Both kynect and Medicaid expansion, enacted by Beshear via executive order, are in Republican Gov. Matt Bevin’s crosshairs.

Part of his budget would begin shuttering kynect as Bevin’s administration transitions to the federal insurance exchange, and the newly inaugurated governor has formed a committee to draft applications with the U.S. Centers for Medicare and Medicaid Services for waivers in the Medicaid program.

Bevin said he and U.S. Health and Human Services Secretary Sylvia Burwell will meet “in about a week and a half along with key members of my team and key members of her team” to discuss potential waiver plans.

“It’s easy from the outside to sit there and point to studies paid for with other peoples’ money that are absolutely baloney and say that that is reason enough for the actual keeping of whatever it is that somebody would like,” Bevin said in a press conference outside his Capitol office Thursday.

“I will leave it to him and anybody else to do whatever it is that they choose to do with the free time that they obviously have plenty of,” he added.

Senate President Robert Stivers, R-Manchester, said he could not remember a former governor taking an openly adversarial position against their successor during his 19 years in Frankfort.

While he and Beshear collaborated on a number of issues in Beshear’s two terms in office, “this is one of the areas that we were in virtual total disagreement,” Stivers said.

“I think when and if some individuals in the press and especially the editorial boards will look at the statistics and facts, they would see that kynect was not the success it has portrayed to have been,” he said after the Senate adjourned.

House Speaker Greg Stumbo, however, praised Beshear’s organization and its message, saying the former governor “is exactly right on that issue.”

“The dismantling of kynect, if you just go by the facts, is probably not a very good decision for Kentuckians,” Stumbo, D-Prestonsburg, told reporters before gaveling in the House. “One, it’s working; two, it’s cost efficient; and three, what the governor really does by dismantling kynect is put a bunch of Kentuckians under the federal system, which he and others of his party call Obamacare,” a term referring to the federal health reform law.

Beshear’s group could turn into a political thorn for the GOP, but the former governor said he wasn’t yet sure whether Save Kentucky Healthcare would go that route with four special elections less than a month away that could place the Democrat-held House of Representatives into a 50-50 party split.

Stivers, asked about that prospect, pointed to Bevin’s 9-point win in November and U.S. Senate Majority Leader Mitch McConnell’s nearly 16-point re-election in 2014 as a litmus test of voters’ attitudes on the Affordable Care Act after both campaigned on undoing what aspects of the federal health law that they could.

“If it is, it appears to be a losing political issue,” Stivers said.

Republican Party of Kentucky Chairman Mac Brown and five GOP lawmakers — U.S. Reps.
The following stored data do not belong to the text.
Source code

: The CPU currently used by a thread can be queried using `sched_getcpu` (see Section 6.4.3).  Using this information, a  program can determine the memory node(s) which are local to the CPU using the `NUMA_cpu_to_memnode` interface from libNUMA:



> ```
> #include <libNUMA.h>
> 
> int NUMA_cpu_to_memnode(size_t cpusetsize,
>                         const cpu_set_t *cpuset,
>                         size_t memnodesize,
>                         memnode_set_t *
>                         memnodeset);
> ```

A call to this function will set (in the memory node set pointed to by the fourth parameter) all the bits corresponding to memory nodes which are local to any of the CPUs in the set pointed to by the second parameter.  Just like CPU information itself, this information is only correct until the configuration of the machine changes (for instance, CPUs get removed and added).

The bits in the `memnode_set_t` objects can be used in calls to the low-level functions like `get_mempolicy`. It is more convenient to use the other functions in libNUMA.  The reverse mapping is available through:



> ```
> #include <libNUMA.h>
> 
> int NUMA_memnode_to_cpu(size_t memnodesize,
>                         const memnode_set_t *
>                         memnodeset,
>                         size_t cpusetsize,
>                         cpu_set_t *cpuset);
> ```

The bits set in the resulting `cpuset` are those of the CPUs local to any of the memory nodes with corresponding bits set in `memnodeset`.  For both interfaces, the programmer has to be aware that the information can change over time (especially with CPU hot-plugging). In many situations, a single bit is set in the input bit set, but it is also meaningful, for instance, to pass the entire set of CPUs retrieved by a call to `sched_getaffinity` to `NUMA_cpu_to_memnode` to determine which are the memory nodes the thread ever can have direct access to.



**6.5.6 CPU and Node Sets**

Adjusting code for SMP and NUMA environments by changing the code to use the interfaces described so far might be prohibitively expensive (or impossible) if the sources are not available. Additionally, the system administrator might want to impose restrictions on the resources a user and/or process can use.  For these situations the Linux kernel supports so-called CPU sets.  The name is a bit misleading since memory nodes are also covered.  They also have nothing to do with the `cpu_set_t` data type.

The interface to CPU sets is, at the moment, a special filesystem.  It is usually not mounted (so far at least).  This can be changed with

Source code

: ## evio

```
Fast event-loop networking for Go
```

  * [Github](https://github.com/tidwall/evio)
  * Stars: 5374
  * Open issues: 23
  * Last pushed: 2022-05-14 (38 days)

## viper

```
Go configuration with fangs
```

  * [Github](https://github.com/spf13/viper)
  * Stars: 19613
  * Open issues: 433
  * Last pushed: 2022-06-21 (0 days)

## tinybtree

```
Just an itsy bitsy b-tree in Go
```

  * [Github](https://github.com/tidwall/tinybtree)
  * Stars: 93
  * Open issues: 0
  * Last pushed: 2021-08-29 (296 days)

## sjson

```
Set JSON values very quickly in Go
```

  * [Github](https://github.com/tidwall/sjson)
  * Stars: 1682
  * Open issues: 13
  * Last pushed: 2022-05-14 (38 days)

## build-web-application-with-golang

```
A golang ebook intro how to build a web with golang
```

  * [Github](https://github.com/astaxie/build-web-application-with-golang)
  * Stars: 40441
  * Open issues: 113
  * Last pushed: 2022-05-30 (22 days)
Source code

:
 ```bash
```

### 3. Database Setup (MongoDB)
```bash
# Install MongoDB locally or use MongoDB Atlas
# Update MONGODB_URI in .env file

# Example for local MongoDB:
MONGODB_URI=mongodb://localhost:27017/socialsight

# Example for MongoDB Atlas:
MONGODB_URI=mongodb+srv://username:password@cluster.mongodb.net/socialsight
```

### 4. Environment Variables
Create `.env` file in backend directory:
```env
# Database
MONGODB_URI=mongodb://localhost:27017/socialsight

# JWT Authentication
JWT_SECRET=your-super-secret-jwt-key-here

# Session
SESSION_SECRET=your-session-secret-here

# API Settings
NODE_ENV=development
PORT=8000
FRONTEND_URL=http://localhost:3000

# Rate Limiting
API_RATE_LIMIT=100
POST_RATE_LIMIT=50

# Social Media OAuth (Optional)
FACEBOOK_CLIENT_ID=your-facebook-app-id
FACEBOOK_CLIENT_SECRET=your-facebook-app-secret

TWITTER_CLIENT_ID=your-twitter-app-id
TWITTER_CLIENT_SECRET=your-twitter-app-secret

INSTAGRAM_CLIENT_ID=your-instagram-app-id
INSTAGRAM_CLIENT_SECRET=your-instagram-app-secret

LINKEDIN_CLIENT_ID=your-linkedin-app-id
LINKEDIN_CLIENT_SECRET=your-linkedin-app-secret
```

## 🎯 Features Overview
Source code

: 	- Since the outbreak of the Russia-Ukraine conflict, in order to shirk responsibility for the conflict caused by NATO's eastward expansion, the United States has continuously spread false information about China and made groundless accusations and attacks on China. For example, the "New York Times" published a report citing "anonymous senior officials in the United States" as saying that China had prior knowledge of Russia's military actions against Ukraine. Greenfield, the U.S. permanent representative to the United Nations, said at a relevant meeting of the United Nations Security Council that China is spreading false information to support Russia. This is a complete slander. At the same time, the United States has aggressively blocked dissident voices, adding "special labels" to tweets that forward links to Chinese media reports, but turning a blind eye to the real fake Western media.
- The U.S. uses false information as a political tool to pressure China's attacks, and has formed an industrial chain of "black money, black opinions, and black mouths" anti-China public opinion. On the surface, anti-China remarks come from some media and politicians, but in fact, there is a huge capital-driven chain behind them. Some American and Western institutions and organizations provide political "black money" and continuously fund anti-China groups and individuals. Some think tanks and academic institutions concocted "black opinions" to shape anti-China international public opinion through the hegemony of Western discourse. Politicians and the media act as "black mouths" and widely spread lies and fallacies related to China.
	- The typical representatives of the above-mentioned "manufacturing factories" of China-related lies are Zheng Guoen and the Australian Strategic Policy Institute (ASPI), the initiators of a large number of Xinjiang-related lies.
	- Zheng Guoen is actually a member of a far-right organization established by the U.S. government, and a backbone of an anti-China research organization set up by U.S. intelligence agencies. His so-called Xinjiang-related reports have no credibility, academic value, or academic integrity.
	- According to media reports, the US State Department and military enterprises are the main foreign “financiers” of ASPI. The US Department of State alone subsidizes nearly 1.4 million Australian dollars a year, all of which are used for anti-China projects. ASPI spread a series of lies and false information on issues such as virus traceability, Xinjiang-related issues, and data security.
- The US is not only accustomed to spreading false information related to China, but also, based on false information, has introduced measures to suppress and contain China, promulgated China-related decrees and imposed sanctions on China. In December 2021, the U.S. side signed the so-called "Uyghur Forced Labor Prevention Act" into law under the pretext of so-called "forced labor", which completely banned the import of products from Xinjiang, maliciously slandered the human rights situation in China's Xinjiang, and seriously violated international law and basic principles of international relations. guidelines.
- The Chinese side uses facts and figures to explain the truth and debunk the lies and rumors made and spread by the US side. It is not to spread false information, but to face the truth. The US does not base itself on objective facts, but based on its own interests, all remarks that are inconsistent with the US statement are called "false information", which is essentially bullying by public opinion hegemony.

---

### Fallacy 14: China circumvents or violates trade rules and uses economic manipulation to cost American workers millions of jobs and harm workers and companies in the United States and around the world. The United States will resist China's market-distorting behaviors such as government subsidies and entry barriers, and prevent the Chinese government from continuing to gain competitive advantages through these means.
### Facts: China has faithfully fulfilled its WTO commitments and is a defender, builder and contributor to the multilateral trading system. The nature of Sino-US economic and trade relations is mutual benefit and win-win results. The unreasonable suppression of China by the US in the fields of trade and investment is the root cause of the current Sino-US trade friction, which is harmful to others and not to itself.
Andy Barr and Thomas Massie, state Sens. Julie Raque Adams and Ralph Alvarado, and Rep. Robert Benvenuti — rebuked Beshear for creating Save Kentucky Healthcare.

“It defies logic that former Governor Beshear continues to extol the virtues of Obamacare,” Brown said in a statement. “I wonder how many State House Democrats will embrace the failed Obama-Beshear legacy as they pursue reelection this year.”

Rep. Mary Lou Marzian, D-Louisville, sees Beshear’s organization as a “wonderful effort and opportunity to educate the public about what a fabulous program Kentucky kynect has been for easy access for people all across Kentucky.”

“I think having him be the leader, the spearhead to get this of the ground is really going to send a message that this is important,” she said of Beshear’s involvement.

Despite Bevin’s moves to begin phasing out kynect in favor of the federal exchange and requesting changes to the state’s Medicaid program, Marzian is holding out hope that he’ll reverse course.

“Hopefully he will decide to do what’s best for Kentucky citizens and quit playing political games,” she said.

Others on the Save Kentucky Healthcare board, chaired by Beshear, include former first lady Jane Beshear, former Lt. Gov. Crit Luallen and former Cabinet for Health and Family Services Secretary Audrey Tayse Haynes.